Le 20 octobre, le regroupement québécois contre les OGM remettait une pétition signée par 40 organisations à deux députés. Cette pétition demandait que le Québec fasse pression sur Ottawa pour l’adoption d’une réglementation nationale sur l’étiquetage des OGM. Plus récemment, une coalition de groupes québécois et canadiens a remis une autre pétition, signée par 20 000 personnes, demandant “que la Chambre des communes décretent un moratoire sur les OGM en attendant que l’innocuité soit démontrée (1)”.
Au niveau politique, le 18 octobre (2), le Parti Québécois (PQ) adoptait une résolution d’urgence afin d’exiger du gouvernement d’appliquer les recommandations adoptées à l’unanimité par la Commission de l’agriculture, des pêcheries et de l’alimentation dans le rapport “La sécurité alimentaire : un enjeu de société, une responsabilité de tous les intervenants de la chaîne alimentaire”. Fin octobre, le PQ demandait officiellement au gouvernement Charest de respecter ses promesses électorales et de déposer un projet d’étiquetage obligatoire des OGM. Le 17 novembre 2004, le gouvernement libéral du Québec confirmait qu’il ne s’engagera pas en faveur de l’étiquetage obligatoire des OGM sans l’accord des autres provinces et du gouvernement fédéral.
Pour la première fois une femme africaine a été nommée lauréate du Prix Nobel de la Paix : Mme Wangari Mathai, ministre adjointe à l’environnement. Militante écologiste, coordinatrice du Green Belt Movement, elle dénonçait, dans un texte publié en 1998, les brevets sur le vivant et la stratégie des firmes pour s’accaparer des ressources génétiques du sud. En 2003, elle exhortait les agriculteurs africains “à planter leurs propres semences, pour éviter davantage d’appauvrissement”. Enfin, récemment, dans une allocution télévisée, elle appelait les “pays en voie de développement” à se doter d’une capacité de recherche en biotechnologie.
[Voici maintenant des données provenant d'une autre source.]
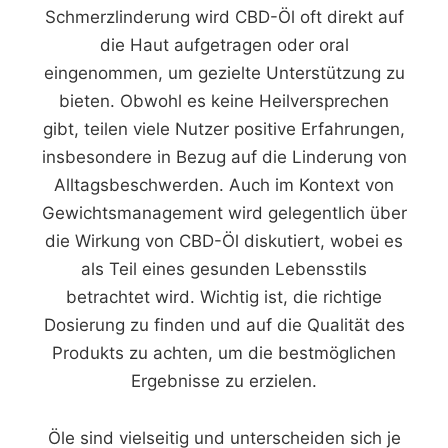
Schmerzlinderung wird CBD-Öl oft direkt auf
die Haut aufgetragen oder oral
eingenommen, um gezielte Unterstützung zu
bieten. Obwohl es keine Heilversprechen
gibt, teilen viele Nutzer positive Erfahrungen,
insbesondere in Bezug auf die Linderung von
Alltagsbeschwerden. Auch im Kontext von
Gewichtsmanagement wird gelegentlich über
die Wirkung von CBD-Öl diskutiert, wobei es
als Teil eines gesunden Lebensstils
betrachtet wird. Wichtig ist, die richtige
Dosierung zu finden und auf die Qualität des
Produkts zu achten, um die bestmöglichen
Ergebnisse zu erzielen.
Öle sind vielseitig und unterscheiden sich je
Cette déclaration a été reprise sur le site du Kenyan Biotechnology Information Center (affilié à l’ISAAA), puis sur de nombreux autres sites favorables aux OGM sans mentionner le contexte et en stipulant, par ailleurs, que les OGM serviraient à “réduire la famine dans le monde”. Or, dans le texte évoqué plus haut, Wangari Mathai développait un argumentaire contre l’idée que les OGM puissent aider à lutter contre la famine. Le fait de traiter ces deux aspects dans un seul article participe de l’amalgame.
Sachant que 70% des consommateurs européens ne veulent pas d’alimentation contenant des OGM, qu’en France 16 régions et 2000 municipalités se sont déjà déclarées “zones sans OGM”, les Amis de la Terre demandent “au gouvernement français [...] de mettre en place une législation et des règles de coexistence qui protègent et garantissent des filières agricoles conventionnelles et biologiques et une alimentation sans OGM ; qui incluent la possibilité pour les collectivités locales et notamment régionales de créer des zones sans OGM ; qui définissent un régime de responsabilité des différents acteurs en cas de dommages sur la santé et l’environnement selon le principe pollueur-payeur”.